Hopefully most of you are not too old are too prude to know the know the physical passion that manifests itself in a new relationship. I'll put it to you bluntly, I'm generally a pretty horny wanker. Lucky for me, and because I know she'll never read this, I can confidently share with you that so is she. Now I will take the chance to remind you that we were still in the classic spooning position. My left arm, to which my left hand, to which the offending and contaminated poo-article fingers are attached was wrapped around her. Now that she was awake, she decided to do something she's never done before. I swear to the little baby Jesus she had never done this before. I don't know what compelled her to do it, and before I could fully comprehend what was happening she had grabbed my left hand and put and placed my left index and ring fingers and her mouth...and began sucking on them.

Don't judge me.

A full quarter of the game had probably elapsed since the time I extinguished the itchy-fire that had been blazing on my backside. All of you remember that this was a very close, exciting, nail-biting (ok, bad choice of words) game. With the passage of time and during the excitement of the game I had honestly temporarily forgotten that I had used the fingers that were now in my girlfriend's mouth to violate myself. Needless to say, only a few seconds had passed when I recoiled in disgust at what she was doing. Not wanting to own up to the terrible thing I had done to myself-and to her- and wanting to deflect attention from seemingly impulsive odd behavior I did the best I could to distract her. I could never get away with this now, but remember, we had been dating roughly two months at the time, I quickly turned her so she was facing me...and I told her I loved her...and began to kiss her neck. One thing usually leads to another in these circumstances, and she became unsatisfied with me simply gently kissing her neck. She turns her head so she is face-to-face with me, puckers her lips, those very same lips which are surely crawling with millions of little fecal bacteria, and leans towards me in hopes of exchanging the traditional mouth kiss with me.........

And that's where this story ends. :)

One of the benefits of remaining anonymous on the internet is that the story I've shared with you can never be used by any of you enterprising cyber-folks to extort me. God help me is she ever finds out.

So, what's the worst thing some of you have done to your significant other without ever telling them?

Tulsa_Fireman
8/17/2007, 12:54 PM
I stuck my finger in her butt then wiped it across her upper lip.

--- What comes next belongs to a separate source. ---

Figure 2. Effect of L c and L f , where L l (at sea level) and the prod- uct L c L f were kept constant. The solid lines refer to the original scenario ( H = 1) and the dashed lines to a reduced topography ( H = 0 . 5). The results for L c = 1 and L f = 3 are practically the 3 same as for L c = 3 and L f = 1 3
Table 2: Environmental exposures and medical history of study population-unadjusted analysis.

She didn't find it funny, especially since her last name really IS Sanchez.

rufnek05
8/17/2007, 01:01 PM
farted during secs

yermom
8/17/2007, 04:05 PM
I stuck my finger in her butt then wiped it across her upper lip.

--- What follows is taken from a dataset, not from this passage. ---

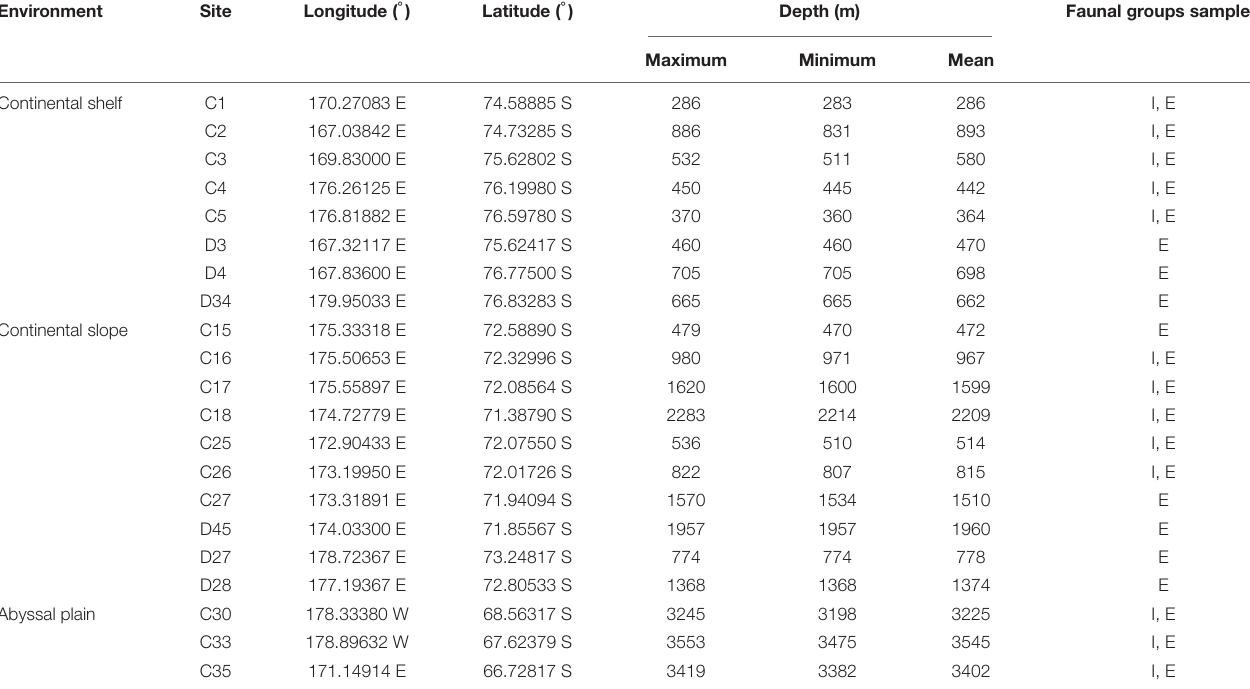
TABLE 1 | Details of benthic sampling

She didn't find it funny, especially since her last name really IS Sanchez.

that's dirty

rufnek05
8/17/2007, 04:31 PM
anyone ever gone a$$ to mouth? i've heard its not the best thing to do.

Newbomb Turk
8/17/2007, 04:35 PM
1tc and Mongo...per c_p

rufnek05
8/17/2007, 04:36 PM
whats the big deal about it?

yermom
8/17/2007, 04:39 PM
it's only okay with Rosario Dawson, sometimes

Rogue
8/17/2007, 05:06 PM
I had high hopes that this was gonna be a classic like the classic that describes "the move" at an all you can eat buffet, a trip to buy new draws, and a mop. Alas, it is not classic in that sense. At all.